Masa Depan Teknologi Tinggi yang Lebih Sosial
Barbu mengatakan mereka akan memperluas penelitian ini untuk menguji tidak hanya interaksi sosial robot-ke-robot tetapi juga bagaimana robot dapat berinteraksi dengan manusia pada tingkat sosial-sesuatu yang sangat dibutuhkan dalam robotika.
"Salah satu bagian dari masa depan adalah robot yang lebih memahami kita," ujarnya. "Saat ini, sebagian besar, robot tidak terlalu ramah. Mereka tidak terlalu aman dalam banyak kasus, dan itu karena mereka dapat dengan mudah melakukan sesuatu yang berbahaya atau tidak terduga kepada kita. Jadi memiliki robot yang benar-benar dapat membantu Anda melakukan sesuatu sangatlah penting."
Anggap saja benar-benar melakukan percakapan dengan Alexa atau Siri dan meminta asisten ini membantu Anda secara akurat alih-alih terus-menerus salah paham. Penulis penelitian juga telah menerbitkan makalah penelitian lanjutan yang memperluas kerangka kerja untuk interaksi sosial yang lebih kaya antara robot seperti kerja sama, konflik, paksaan, persaingan, dan pertukaran.
Dan sementara dunia di mana robot dapat memahami kita lebih baik akan sangat membantu, Barbu mengatakan ada banyak tempat di mana keterampilan sosial untuk mesin akan berperan.
"Misalnya, kami bekerja dengan Toyota Research Institute, dan mobil otonom sebenarnya perlu memiliki sejumlah keterampilan sosial saat Anda tiba di beberapa persimpangan," jelas Barbu."Dalam skenario itu, ini bukan hanya tentang siapa yang memiliki [hak jalan] - ini sering tentang interaksi sosial antara dua mobil."

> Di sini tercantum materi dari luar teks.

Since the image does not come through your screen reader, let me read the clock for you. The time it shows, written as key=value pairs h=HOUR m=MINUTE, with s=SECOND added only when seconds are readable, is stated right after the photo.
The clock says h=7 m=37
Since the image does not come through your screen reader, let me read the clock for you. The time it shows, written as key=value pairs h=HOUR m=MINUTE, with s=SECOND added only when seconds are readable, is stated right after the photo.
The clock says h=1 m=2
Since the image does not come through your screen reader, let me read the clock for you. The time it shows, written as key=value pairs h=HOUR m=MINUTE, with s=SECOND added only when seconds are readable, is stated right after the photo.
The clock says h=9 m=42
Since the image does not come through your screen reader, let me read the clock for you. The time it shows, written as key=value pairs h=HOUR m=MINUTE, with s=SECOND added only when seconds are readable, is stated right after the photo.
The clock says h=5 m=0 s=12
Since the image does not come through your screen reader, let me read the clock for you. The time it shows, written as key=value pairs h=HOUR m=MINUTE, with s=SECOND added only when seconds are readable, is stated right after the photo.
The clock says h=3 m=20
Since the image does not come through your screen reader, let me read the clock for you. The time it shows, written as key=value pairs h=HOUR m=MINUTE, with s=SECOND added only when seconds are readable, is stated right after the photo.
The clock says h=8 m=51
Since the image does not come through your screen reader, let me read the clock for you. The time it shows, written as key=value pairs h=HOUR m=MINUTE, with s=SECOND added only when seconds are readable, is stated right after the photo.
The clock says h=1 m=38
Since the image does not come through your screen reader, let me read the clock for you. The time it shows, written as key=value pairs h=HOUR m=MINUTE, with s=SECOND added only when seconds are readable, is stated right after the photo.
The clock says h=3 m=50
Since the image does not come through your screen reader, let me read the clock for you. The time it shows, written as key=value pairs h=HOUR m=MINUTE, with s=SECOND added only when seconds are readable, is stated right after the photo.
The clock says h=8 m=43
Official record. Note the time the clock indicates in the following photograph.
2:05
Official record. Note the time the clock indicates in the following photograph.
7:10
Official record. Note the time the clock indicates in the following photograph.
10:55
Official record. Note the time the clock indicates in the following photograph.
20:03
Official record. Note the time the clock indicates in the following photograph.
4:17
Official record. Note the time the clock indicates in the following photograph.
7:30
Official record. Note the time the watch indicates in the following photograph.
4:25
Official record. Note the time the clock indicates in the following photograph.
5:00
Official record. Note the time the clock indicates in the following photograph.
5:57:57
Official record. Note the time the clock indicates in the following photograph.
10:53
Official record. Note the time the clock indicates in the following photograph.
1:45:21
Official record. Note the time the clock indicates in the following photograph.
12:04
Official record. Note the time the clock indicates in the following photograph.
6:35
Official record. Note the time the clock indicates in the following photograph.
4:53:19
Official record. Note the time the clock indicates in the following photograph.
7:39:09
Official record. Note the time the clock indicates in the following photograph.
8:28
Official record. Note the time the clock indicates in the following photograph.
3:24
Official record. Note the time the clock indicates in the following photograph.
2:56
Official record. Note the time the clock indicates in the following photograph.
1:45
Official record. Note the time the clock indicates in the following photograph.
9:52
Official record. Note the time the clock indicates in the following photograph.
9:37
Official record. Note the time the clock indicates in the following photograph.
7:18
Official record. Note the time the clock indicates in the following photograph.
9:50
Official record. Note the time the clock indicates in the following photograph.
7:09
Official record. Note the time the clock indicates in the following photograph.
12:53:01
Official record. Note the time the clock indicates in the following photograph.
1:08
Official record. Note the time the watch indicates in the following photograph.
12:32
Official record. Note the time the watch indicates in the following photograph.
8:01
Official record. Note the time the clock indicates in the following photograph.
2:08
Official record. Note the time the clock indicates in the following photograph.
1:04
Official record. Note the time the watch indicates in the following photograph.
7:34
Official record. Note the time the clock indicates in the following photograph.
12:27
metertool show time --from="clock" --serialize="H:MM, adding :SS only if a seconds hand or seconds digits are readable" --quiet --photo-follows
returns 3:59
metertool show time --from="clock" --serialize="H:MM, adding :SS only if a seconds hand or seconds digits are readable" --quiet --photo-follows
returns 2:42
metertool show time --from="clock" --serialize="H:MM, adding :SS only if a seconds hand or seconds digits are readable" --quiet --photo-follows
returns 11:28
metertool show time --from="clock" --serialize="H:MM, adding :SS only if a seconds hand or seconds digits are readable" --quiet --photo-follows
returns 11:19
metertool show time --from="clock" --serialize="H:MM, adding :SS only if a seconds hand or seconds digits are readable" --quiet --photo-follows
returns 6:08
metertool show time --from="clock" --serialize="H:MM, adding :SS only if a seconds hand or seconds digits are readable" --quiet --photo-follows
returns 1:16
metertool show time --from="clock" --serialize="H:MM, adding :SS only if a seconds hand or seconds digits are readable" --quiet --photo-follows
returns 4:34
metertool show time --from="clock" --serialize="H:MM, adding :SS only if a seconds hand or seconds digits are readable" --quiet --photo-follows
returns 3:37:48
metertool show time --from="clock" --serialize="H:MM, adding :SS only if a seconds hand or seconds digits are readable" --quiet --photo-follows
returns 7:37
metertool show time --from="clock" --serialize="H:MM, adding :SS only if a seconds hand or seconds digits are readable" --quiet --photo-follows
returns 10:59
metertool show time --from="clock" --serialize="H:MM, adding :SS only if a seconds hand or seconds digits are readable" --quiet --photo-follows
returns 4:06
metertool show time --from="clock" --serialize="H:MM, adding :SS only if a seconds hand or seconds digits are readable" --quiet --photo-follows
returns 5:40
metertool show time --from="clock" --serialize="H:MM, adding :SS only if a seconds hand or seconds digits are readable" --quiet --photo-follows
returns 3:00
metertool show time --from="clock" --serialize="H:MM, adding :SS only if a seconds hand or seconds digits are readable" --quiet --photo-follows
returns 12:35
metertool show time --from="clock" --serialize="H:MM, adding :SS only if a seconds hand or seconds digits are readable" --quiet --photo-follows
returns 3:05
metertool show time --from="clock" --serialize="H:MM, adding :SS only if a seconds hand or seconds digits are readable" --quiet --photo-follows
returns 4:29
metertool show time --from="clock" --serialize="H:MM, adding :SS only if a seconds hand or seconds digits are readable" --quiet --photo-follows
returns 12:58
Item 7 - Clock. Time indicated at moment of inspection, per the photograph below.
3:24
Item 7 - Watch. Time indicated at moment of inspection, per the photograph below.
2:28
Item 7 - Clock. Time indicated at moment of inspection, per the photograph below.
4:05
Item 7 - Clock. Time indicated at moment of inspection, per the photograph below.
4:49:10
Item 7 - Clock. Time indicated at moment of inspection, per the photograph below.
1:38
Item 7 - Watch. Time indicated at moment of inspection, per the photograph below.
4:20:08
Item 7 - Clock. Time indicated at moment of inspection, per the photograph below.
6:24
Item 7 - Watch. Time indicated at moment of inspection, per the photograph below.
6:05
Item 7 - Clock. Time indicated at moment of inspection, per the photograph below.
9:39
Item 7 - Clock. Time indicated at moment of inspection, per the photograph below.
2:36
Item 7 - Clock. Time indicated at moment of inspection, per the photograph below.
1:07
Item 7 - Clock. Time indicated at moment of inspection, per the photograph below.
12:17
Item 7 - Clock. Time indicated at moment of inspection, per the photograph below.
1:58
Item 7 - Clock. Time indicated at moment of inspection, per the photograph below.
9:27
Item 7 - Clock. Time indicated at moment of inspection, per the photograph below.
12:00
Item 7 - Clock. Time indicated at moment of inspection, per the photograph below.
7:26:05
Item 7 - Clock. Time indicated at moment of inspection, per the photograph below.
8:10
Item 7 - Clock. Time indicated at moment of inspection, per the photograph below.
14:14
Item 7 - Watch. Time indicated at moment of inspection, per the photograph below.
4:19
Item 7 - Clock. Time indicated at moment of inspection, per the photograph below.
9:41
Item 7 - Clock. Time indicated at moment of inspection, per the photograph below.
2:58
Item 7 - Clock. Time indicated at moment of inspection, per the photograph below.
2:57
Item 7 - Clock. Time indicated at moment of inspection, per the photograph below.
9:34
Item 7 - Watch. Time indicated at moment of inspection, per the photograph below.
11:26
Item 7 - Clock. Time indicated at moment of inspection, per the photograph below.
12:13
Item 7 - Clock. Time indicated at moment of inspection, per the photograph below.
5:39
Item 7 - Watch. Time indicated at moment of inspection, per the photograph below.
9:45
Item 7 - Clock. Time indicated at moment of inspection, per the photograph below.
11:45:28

Namun, Barbu mengatakan bahwa yang lebih penting, kemampuan untuk mengukur interaksi sosial dengan model ini akan membuka pintu untuk membantu memantau interaksi sosial untuk penyakit dan gangguan seperti autisme, depresi, Alzheimer, dan banyak lagi.
"Hal semacam ini sangat penting dalam ilmu kognitif karena interaksi sosial kurang dipelajari-mereka semacam kotak hitam besar," katanya. "Dan kemampuan untuk mengukurnya membuat perbedaan besar."